本文抜粋
⁂

ACL-Verbatim: 研究のための幻覚フリー質問応答

要旨

学術研究者は、信頼できる情報源から高品質な情報を収集するための効率的かつ信頼性の高い手法を必要としている。しかし、現代のAI支援研究ツールは、大規模言語モデル（LLM）が事実と異なる、あるいは無意味な出力を生成する傾向（一般にハルシネーションと呼ばれる）に依然として悩まされている。本研究では、抽出型質問応答システムVerbatimRAGをACLアンソロジーの研究論文に適用し、ユーザーのクエリを取得された文書中の逐語的なテキスパンに直接マッピングする。また、ユーザーのクエリを研究論文の関連テキスパンにマッピングするタスクのための新たな正解データセットを提供し、それを用いて様々な抽出モデルを訓練・評価する。人間によるアノテーションは、NLP研究者によって実施され、ScIRGen手法に基づくカスタムパイプラインを用いて生成された合成ユーザークエリと、VerbatimRAGによって取得された研究論文のチャンクとの組み合わせに基づいている。このベンチマークにおいて、我々のパイプラインからの銀ラベルを用いた教師信号で訓練された150MパラメータのModernBERTトークン分類器は、単語レベルのF1で最高値（53.6）を達成し、最も強力な評価対象LLM抽出器（48.7）を上回った。

English

Academic researchers need efficient and reliable methods for collecting high-quality information from trusted sources, but modern tools for AI-assisted research still suffer from the tendency of Large Language Models (LLMs) to produce factually inaccurate or nonsensical output, commonly referred to as hallucinations. We apply the extractive question answering system VerbatimRAG to research papers in the ACL Anthology, directly mapping user queries to verbatim text spans in retrieved documents. We contribute a novel ground truth dataset for the task of mapping user queries to relevant text spans in research papers, and use it to train and evaluate a variety of extractive models. Human annotation is performed by NLP researchers and is based on synthetic user queries generated using a custom pipeline based on the ScIRGen methodology, paired with chunks of research papers retrieved by VerbatimRAG. On this benchmark, a 150M-parameter ModernBERT token classifier trained on silver supervision from our pipeline achieves the best word-level F1 (53.6), ahead of the strongest evaluated LLM extractor (48.7).

⁂

課題一覧
1. 本文抜粋のうち、「ACL-Verbatim: 研究のための幻覚フリー質問応答」で始まり「出器（48.7）を上回った。」までの部分を、「研究論文」を「学術論文」に置き換えて書き直してください。
2. 次の記述（a）～（c）がそれぞれ本文抜粋の内容と一致するかどうか、「はい」または「いいえ」で答えてください。各回答には、判断の根拠となる本文抜粋の語句を正確に引用してください。
（a）ModernBERTトークン分類器は、単語レベルのF1で、評価されたLLM抽出器のうち最も強力なものを上回った。
（b）人間によるアノテーションは、一般のクラウドワーカーによって実施された。
（c）合成ユーザークエリは、ScIRGen手法に基づくパイプラインを用いて生成された。
3. 本文抜粋の日本語の要旨において、丸括弧（　）の中に記されている内容を、出現順にすべて挙げてください。

提供資料
⁂

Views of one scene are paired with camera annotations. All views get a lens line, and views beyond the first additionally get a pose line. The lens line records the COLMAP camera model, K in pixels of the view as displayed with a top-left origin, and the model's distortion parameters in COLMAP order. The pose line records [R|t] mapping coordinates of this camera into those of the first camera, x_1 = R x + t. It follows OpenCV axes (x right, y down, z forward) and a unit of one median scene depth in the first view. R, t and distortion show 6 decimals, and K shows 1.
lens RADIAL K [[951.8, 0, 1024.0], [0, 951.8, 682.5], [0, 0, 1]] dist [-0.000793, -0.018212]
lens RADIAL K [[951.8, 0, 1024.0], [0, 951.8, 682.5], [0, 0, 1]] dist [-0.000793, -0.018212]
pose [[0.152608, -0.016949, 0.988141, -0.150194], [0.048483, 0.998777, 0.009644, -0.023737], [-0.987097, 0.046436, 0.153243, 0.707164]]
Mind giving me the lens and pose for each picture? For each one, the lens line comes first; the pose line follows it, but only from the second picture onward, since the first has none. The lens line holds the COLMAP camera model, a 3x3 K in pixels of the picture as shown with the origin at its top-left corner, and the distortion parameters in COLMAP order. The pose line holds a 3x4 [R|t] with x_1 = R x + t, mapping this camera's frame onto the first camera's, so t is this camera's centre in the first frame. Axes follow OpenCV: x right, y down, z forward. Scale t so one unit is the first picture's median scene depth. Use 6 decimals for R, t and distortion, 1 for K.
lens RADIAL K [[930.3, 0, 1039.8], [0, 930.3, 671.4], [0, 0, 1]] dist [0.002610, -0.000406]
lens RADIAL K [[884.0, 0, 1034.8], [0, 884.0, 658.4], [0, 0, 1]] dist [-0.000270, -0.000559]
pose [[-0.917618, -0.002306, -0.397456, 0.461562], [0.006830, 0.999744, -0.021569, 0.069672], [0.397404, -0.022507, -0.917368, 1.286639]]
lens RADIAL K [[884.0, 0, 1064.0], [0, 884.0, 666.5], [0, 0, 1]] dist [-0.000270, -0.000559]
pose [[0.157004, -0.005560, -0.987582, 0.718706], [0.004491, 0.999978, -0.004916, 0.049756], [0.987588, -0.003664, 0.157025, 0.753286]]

⁂

課題の解答
1.
ACL-Verbatim: 研究のための幻覚フリー質問応答

要旨

学術研究者は、信頼できる情報源から高品質な情報を収集するための効率的かつ信頼性の高い手法を必要としている。しかし、現代のAI支援研究ツールは、大規模言語モデル（LLM）が事実と異なる、あるいは無意味な出力を生成する傾向（一般にハルシネーションと呼ばれる）に依然として悩まされている。本研究では、抽出型質問応答システムVerbatimRAGをACLアンソロジーの学術論文に適用し、ユーザーのクエリを取得された文書中の逐語的なテキスパンに直接マッピングする。また、ユーザーのクエリを学術論文の関連テキスパンにマッピングするタスクのための新たな正解データセットを提供し、それを用いて様々な抽出モデルを訓練・評価する。人間によるアノテーションは、NLP研究者によって実施され、ScIRGen手法に基づくカスタムパイプラインを用いて生成された合成ユーザークエリと、VerbatimRAGによって取得された学術論文のチャンクとの組み合わせに基づいている。このベンチマークにおいて、我々のパイプラインからの銀ラベルを用いた教師信号で訓練された150MパラメータのModernBERTトークン分類器は、単語レベルのF1で最高値（53.6）を達成し、最も強力な評価対象LLM抽出器（48.7）を上回った。

2.
（a）はい。「最も強力な評価対象LLM抽出器（48.7）を上回った」
（b）いいえ。「NLP研究者によって実施され」
（c）はい。「ScIRGen手法に基づくカスタムパイプラインを用いて生成された」

3.
1. LLM
2. 一般にハルシネーションと呼ばれる
3. 53.6
4. 48.7